▶ DATA SECTION

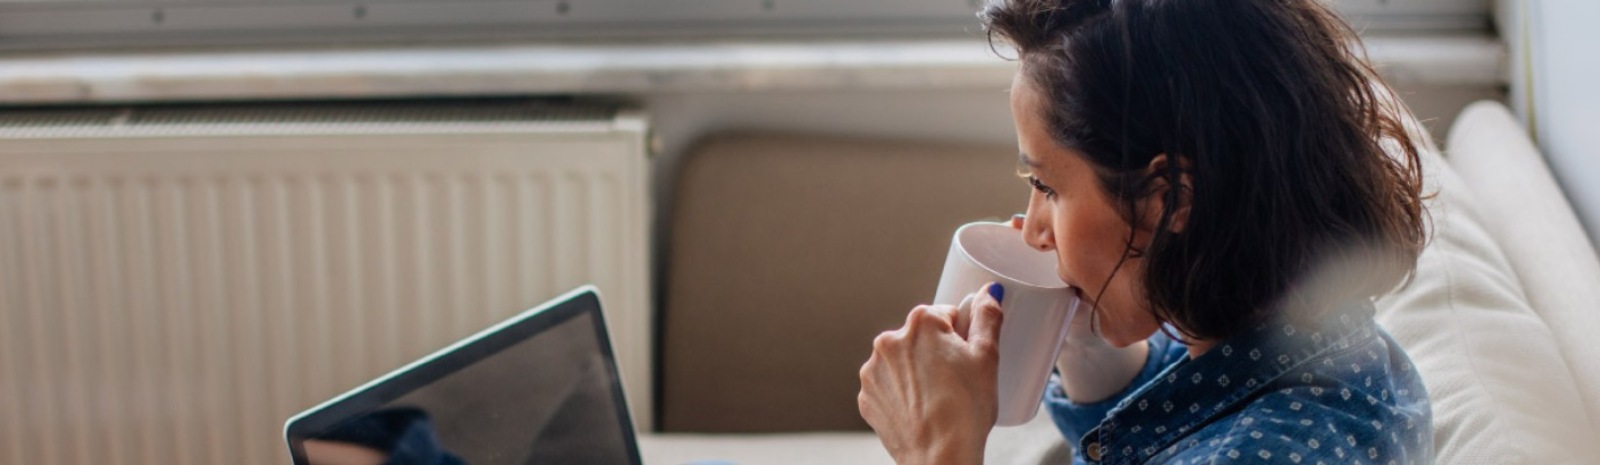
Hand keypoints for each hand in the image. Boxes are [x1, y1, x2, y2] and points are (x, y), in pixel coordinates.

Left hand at [858, 283, 1004, 464]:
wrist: (940, 457)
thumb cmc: (966, 410)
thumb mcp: (988, 358)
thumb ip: (988, 318)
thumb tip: (990, 293)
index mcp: (920, 323)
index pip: (946, 315)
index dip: (961, 336)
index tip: (967, 358)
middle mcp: (889, 340)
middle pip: (921, 337)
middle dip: (937, 352)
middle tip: (957, 381)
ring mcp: (873, 370)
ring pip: (903, 361)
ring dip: (917, 372)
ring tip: (939, 399)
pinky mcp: (867, 396)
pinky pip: (888, 386)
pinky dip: (902, 393)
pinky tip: (920, 409)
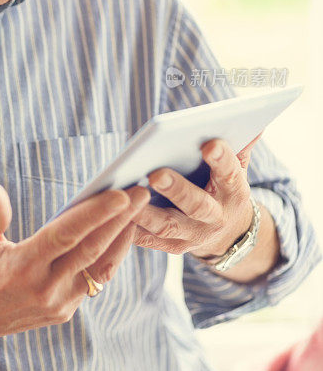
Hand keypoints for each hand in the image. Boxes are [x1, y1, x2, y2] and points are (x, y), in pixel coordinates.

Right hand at [0, 182, 149, 349]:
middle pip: (92, 249)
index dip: (95, 214)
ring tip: (139, 210)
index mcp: (21, 267)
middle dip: (121, 220)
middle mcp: (44, 288)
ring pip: (101, 267)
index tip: (120, 194)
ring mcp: (58, 303)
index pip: (65, 235)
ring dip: (123, 238)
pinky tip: (121, 234)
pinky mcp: (64, 311)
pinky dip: (111, 256)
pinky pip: (95, 280)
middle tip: (141, 193)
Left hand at [133, 135, 260, 257]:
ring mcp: (193, 235)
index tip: (209, 144)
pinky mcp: (172, 247)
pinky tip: (114, 213)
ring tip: (126, 193)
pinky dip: (130, 228)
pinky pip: (148, 239)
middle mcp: (215, 217)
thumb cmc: (224, 189)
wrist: (227, 235)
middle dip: (176, 189)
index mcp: (234, 193)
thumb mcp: (237, 169)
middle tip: (156, 174)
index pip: (229, 174)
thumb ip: (240, 147)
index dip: (221, 159)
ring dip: (145, 212)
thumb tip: (256, 123)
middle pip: (196, 205)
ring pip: (167, 226)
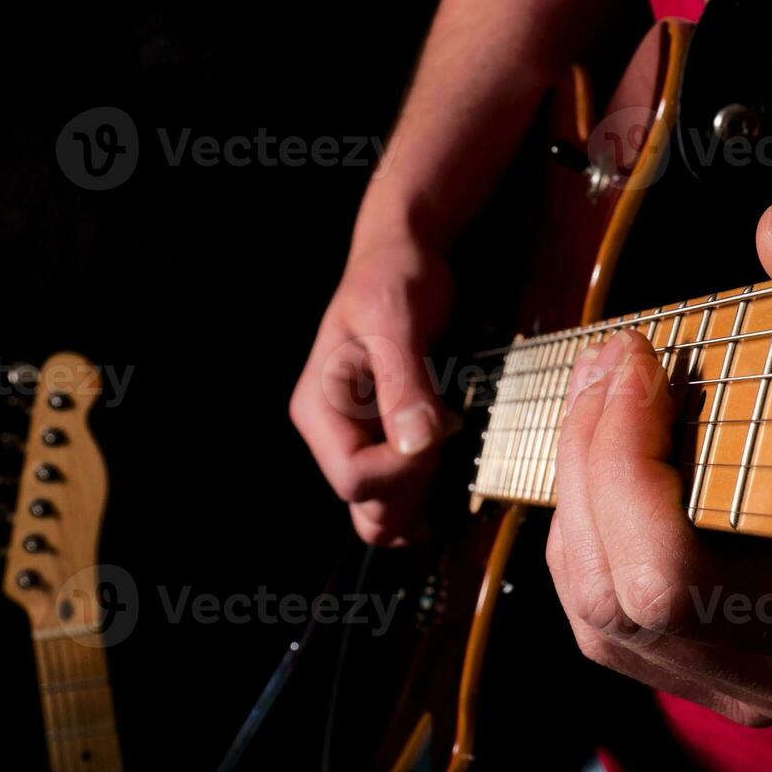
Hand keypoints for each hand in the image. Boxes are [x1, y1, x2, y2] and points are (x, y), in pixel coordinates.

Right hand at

▶ TASK DIRECTIONS
Go through the data and gather every line that holds "thumb".

▶ REPLY TO THE EXERCISE
thumb cmc: (966, 410)
thumb mcp: (988, 358)
thumb ip: (988, 318)
thumb tip: (990, 293)
thumb cmc: (224, 189)
thumb mcp: (237, 169)
thumb ip: (240, 147)
thumb tip: (256, 123)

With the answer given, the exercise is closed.